Une défense de fer autour de Dinart, deux contre-attaques signées Anquetil et Richardson, un Omeyer vigilant dans les buts et la France a démarré en trombe la seconde mi-temps (15-10, 38e). Une avance qui avait le don de démobiliser les Grecs. Les Bleus ont pris petit à petit l'ascendant mais les Grecs, même en difficulté, ont répliqué par des exploits personnels de Sanikis (18-14, 46e).
Des Bleus fébriles
Le mieux a cédé soudainement la place au beaucoup moins bien chez les Français, fébriles et en échec à la finition. La Grèce en a profité pour revenir sur une contre-attaque de Samaras et un but de Chalkidis au pivot (18-17, 54e). Accumulant désormais les mauvais choix en attaque, les Français ont été sauvés une première fois de l'égalisation par Omeyer mais Alvanos, sur penalty, n'a pas manqué la deuxième occasion (18-18, 57e).

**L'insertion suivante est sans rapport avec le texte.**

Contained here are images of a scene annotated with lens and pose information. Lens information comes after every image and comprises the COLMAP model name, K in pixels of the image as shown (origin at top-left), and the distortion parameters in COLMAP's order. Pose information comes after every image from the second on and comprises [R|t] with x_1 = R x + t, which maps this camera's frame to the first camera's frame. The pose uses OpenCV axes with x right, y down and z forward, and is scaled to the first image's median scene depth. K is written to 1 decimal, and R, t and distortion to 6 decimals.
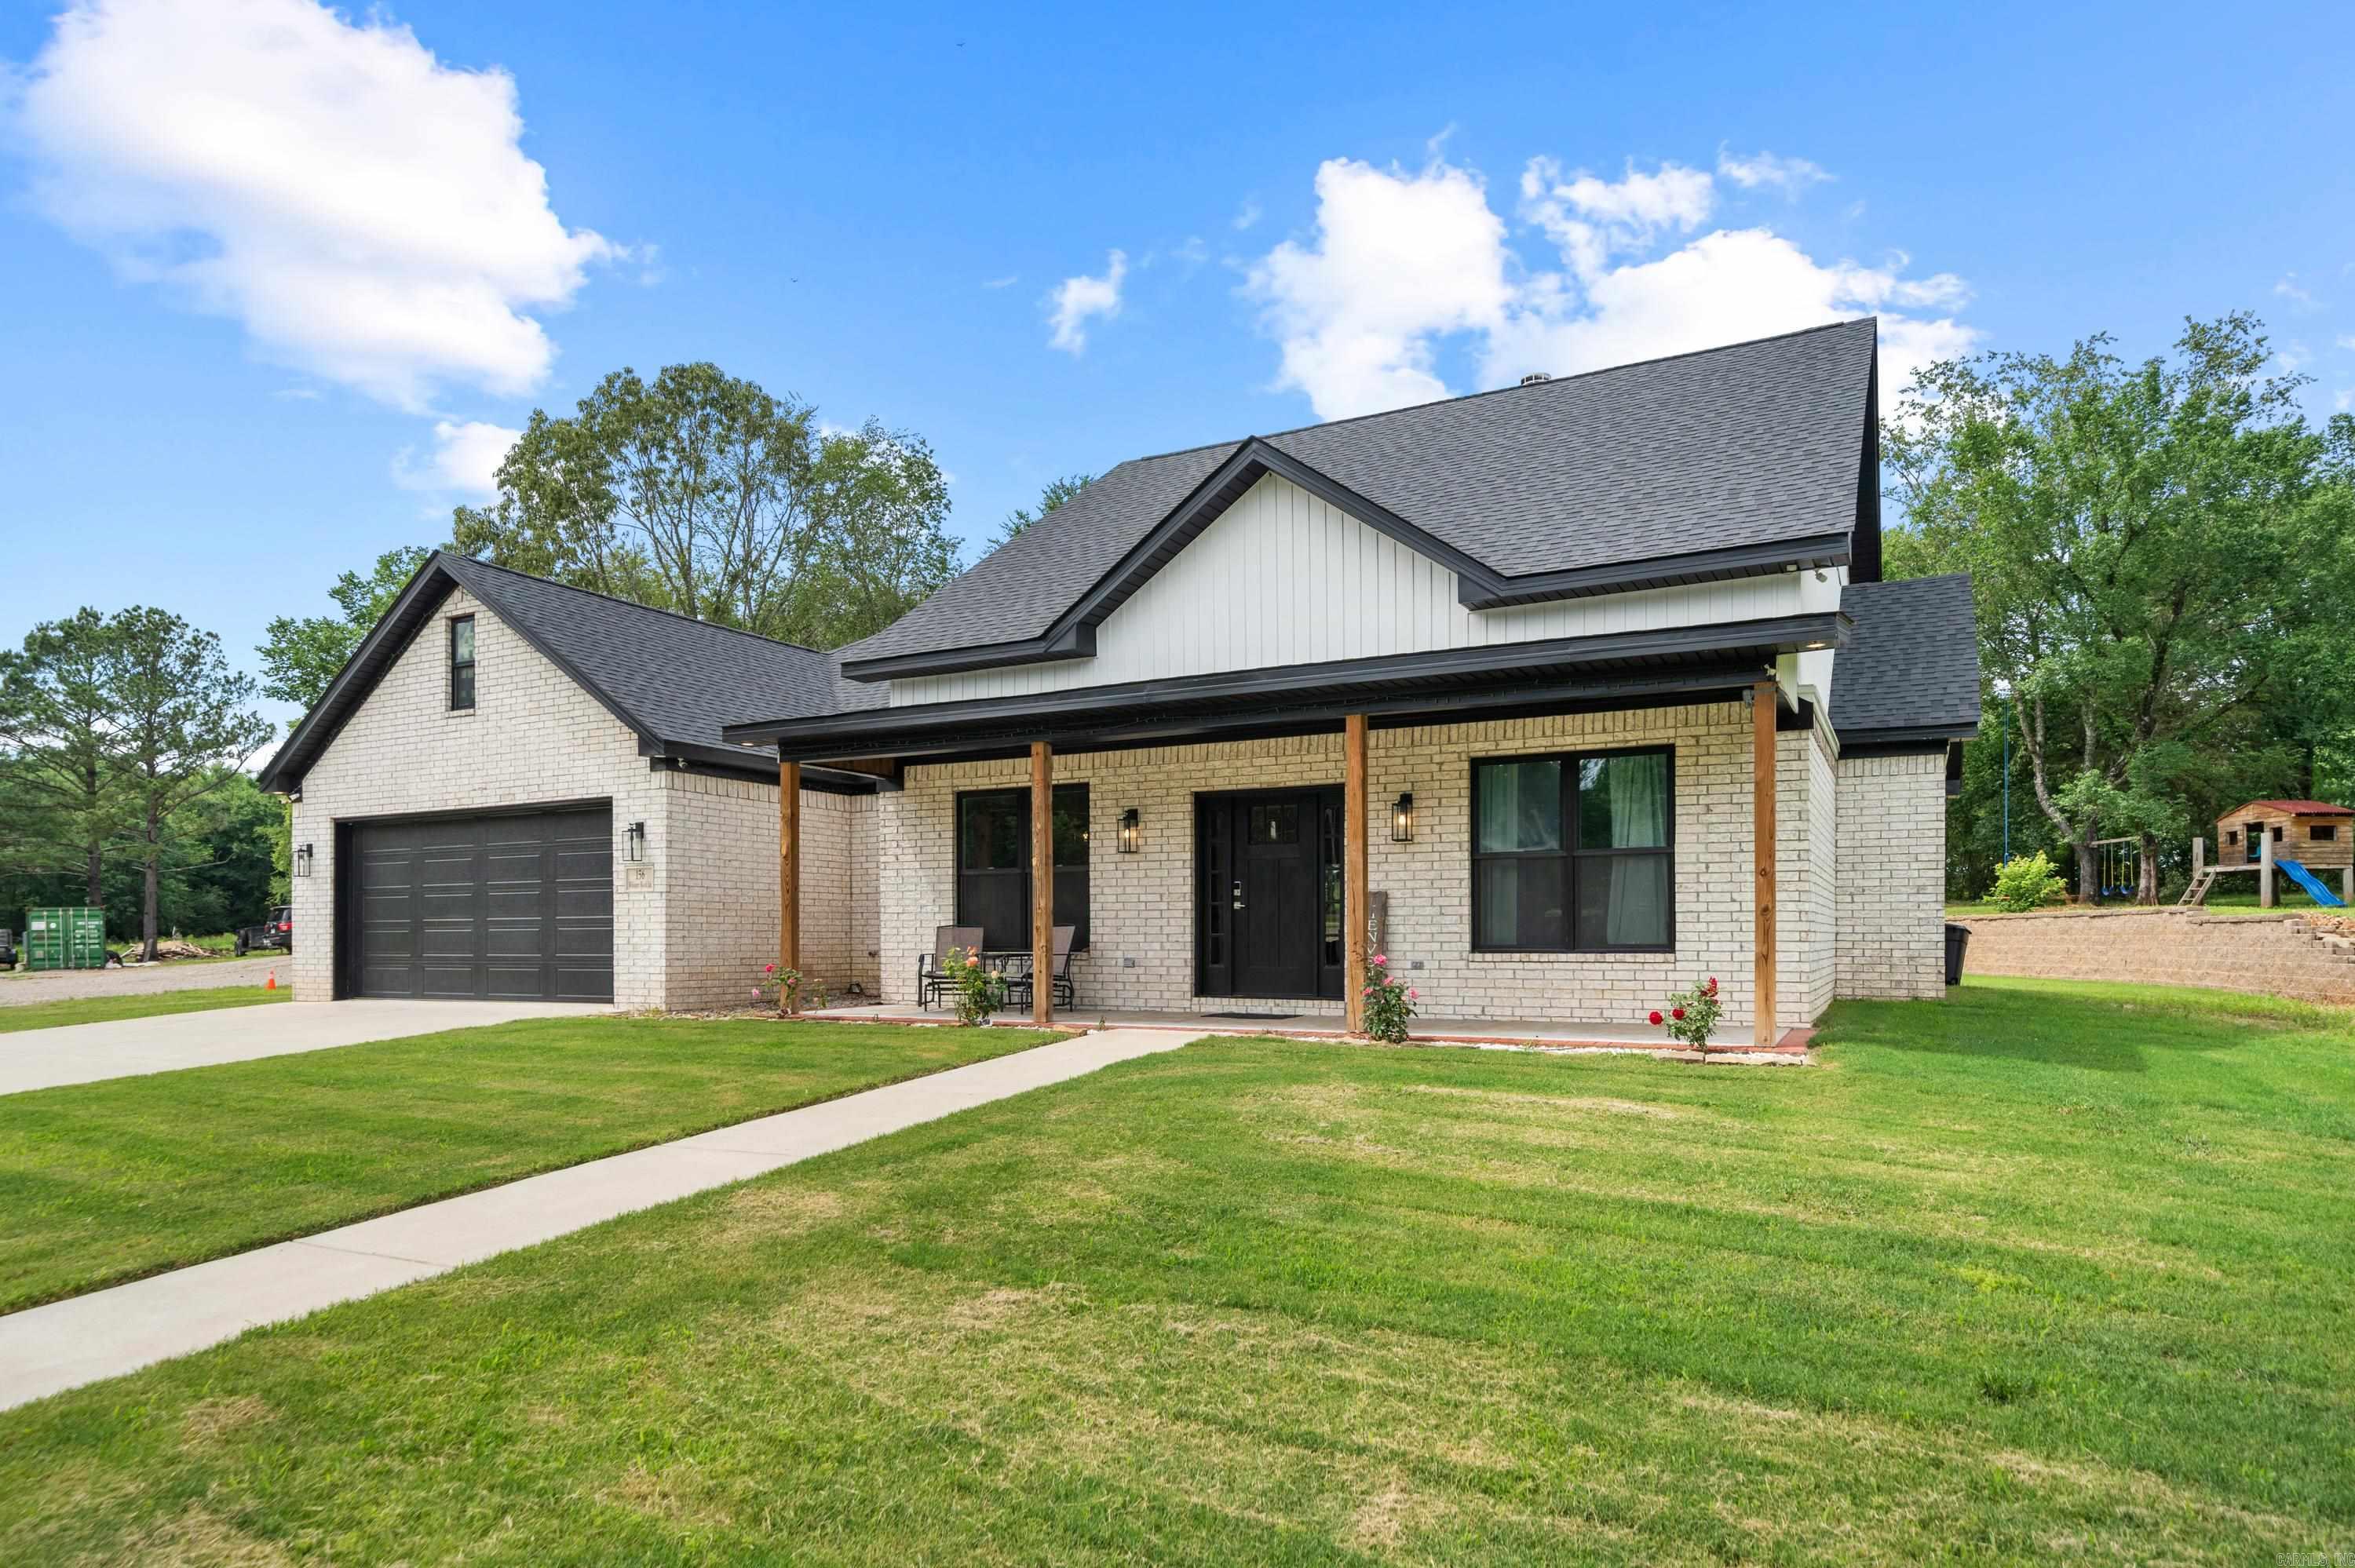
lens RADIAL K [[1365.7, 0, 1171.1], [0, 1365.7, 941.6], [0, 0, 1]] dist [-0.001230, -0.000296]
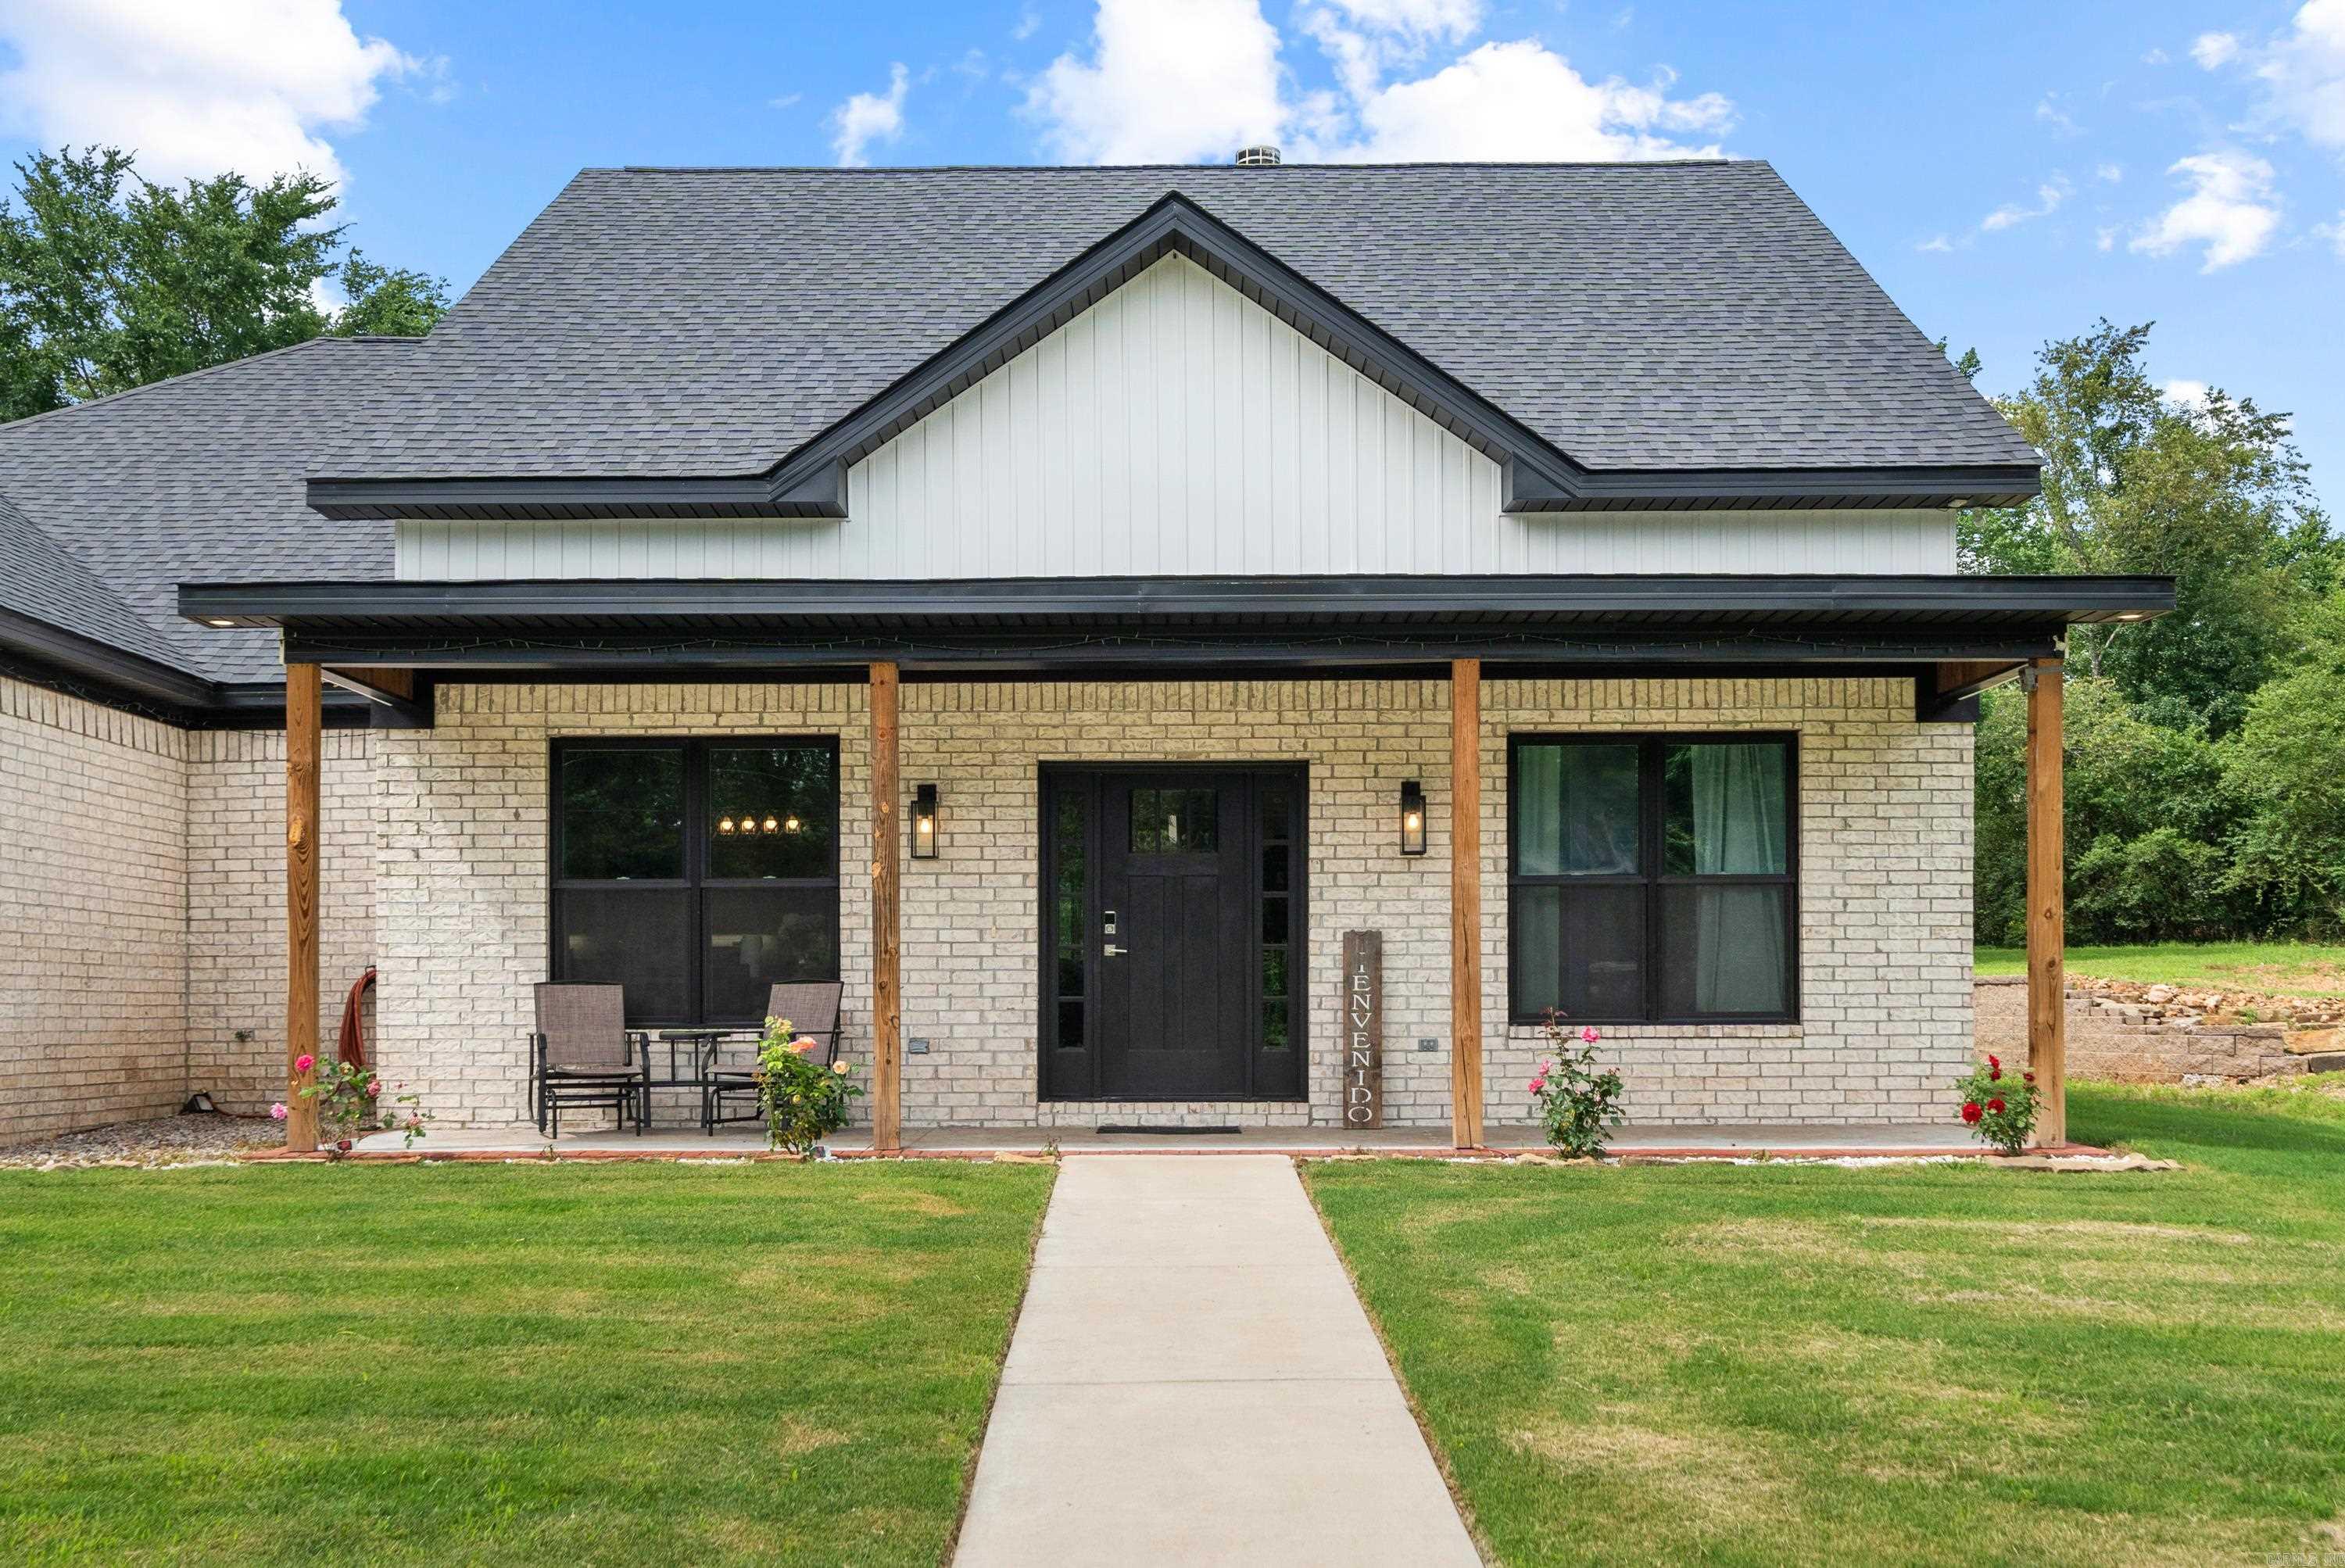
lens RADIAL K [[2209.5, 0, 1173.2], [0, 2209.5, 997.3], [0, 0, 1]] dist [0.002079, -0.004080]
pose [[0.884722, 0.001259, 0.466118, -0.394554], [0.002151, 0.999975, -0.006784, 0.001351], [-0.466114, 0.007004, 0.884697, 0.113946]]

En panne sèche de solutions collectives, la France a porté trop le ballon et c'est en exploitant une nouvelle perte de balle tricolore que Samaras s'est envolé en contre-attaque à une minute de la fin (18-19). Un but d'Anquetil dans une position désespérée a rendu aux Bleus l'espoir d'arracher un match nul mais un tir à la hanche d'Alvanos les a privés définitivement de cette maigre consolation (19-20).